+++ TEXTE FOURNI +++
À la découverte de la systémie #1 – Laurence

Le 15 février 2022, la députée Bénédicte Pételle organisait un rendez-vous à l’Assemblée Nationale : « Regards croisés sur la thérapie brève et systémique de Palo Alto ». À cette occasion, des psychiatres, députés, thérapeutes systémiciens et professionnels du social étaient conviés pour échanger sur cette pratique.

Et vous, connaissez-vous la systémie ? Cette approche développée dans les années 1950 se fonde sur une lecture originale des relations humaines. Selon les penseurs de l’École de Palo Alto, les problèmes d’une personne surviennent et se maintiennent en raison des modalités interactionnelles entre la personne qui souffre d’une situation et son entourage. Tout au long du XXe siècle, la systémie a donné naissance à différentes disciplines, parmi lesquelles la thérapie brève et la thérapie familiale.

Mais c’est sur l’approche systémique stratégique que Le Média d’Epsilon Melia a souhaité s’attarder. En effet, si le travail social français a su se saisir des thérapies familiales par exemple, la systémie stratégique est encore trop peu investie par les professionnels. Elle a pourtant été adoptée dans de nombreux pays : Belgique, Luxembourg, Canada, Italie… Les travaux de Guy Hardy montrent son efficience dans le domaine de la protection de l’enfance[1], et ceux de Marie-Christine dans le domaine de la psychiatrie[2]. Qu’attendons-nous !
+++
> MISE EN PRATIQUE:
a) Selon le texte sur la systémie, à quelle date la députée Bénédicte Pételle a-t-elle organisé le rendez-vous à l'Assemblée nationale ?
b) Énumérez toutes les catégories de personnes que le texte sur la systémie indique comme conviées à ce rendez-vous.
+++ DONNÉES +++
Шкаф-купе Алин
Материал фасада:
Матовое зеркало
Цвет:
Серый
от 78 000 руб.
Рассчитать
+++
+++ DONNÉES +++
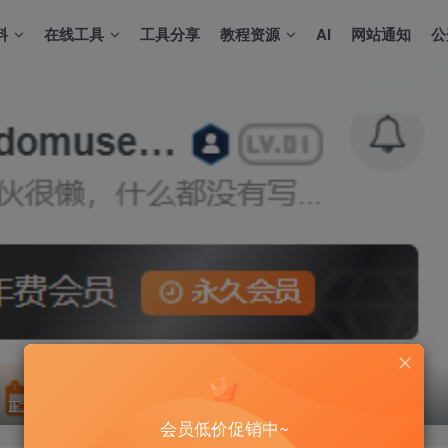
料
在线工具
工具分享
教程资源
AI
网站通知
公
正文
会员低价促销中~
+++
> RÉSULTATS DES TÂCHES:
a) Le 15 février 2022.

b) Des psychiatres, des députés, des thérapeutes systémiciens et des professionnels du social.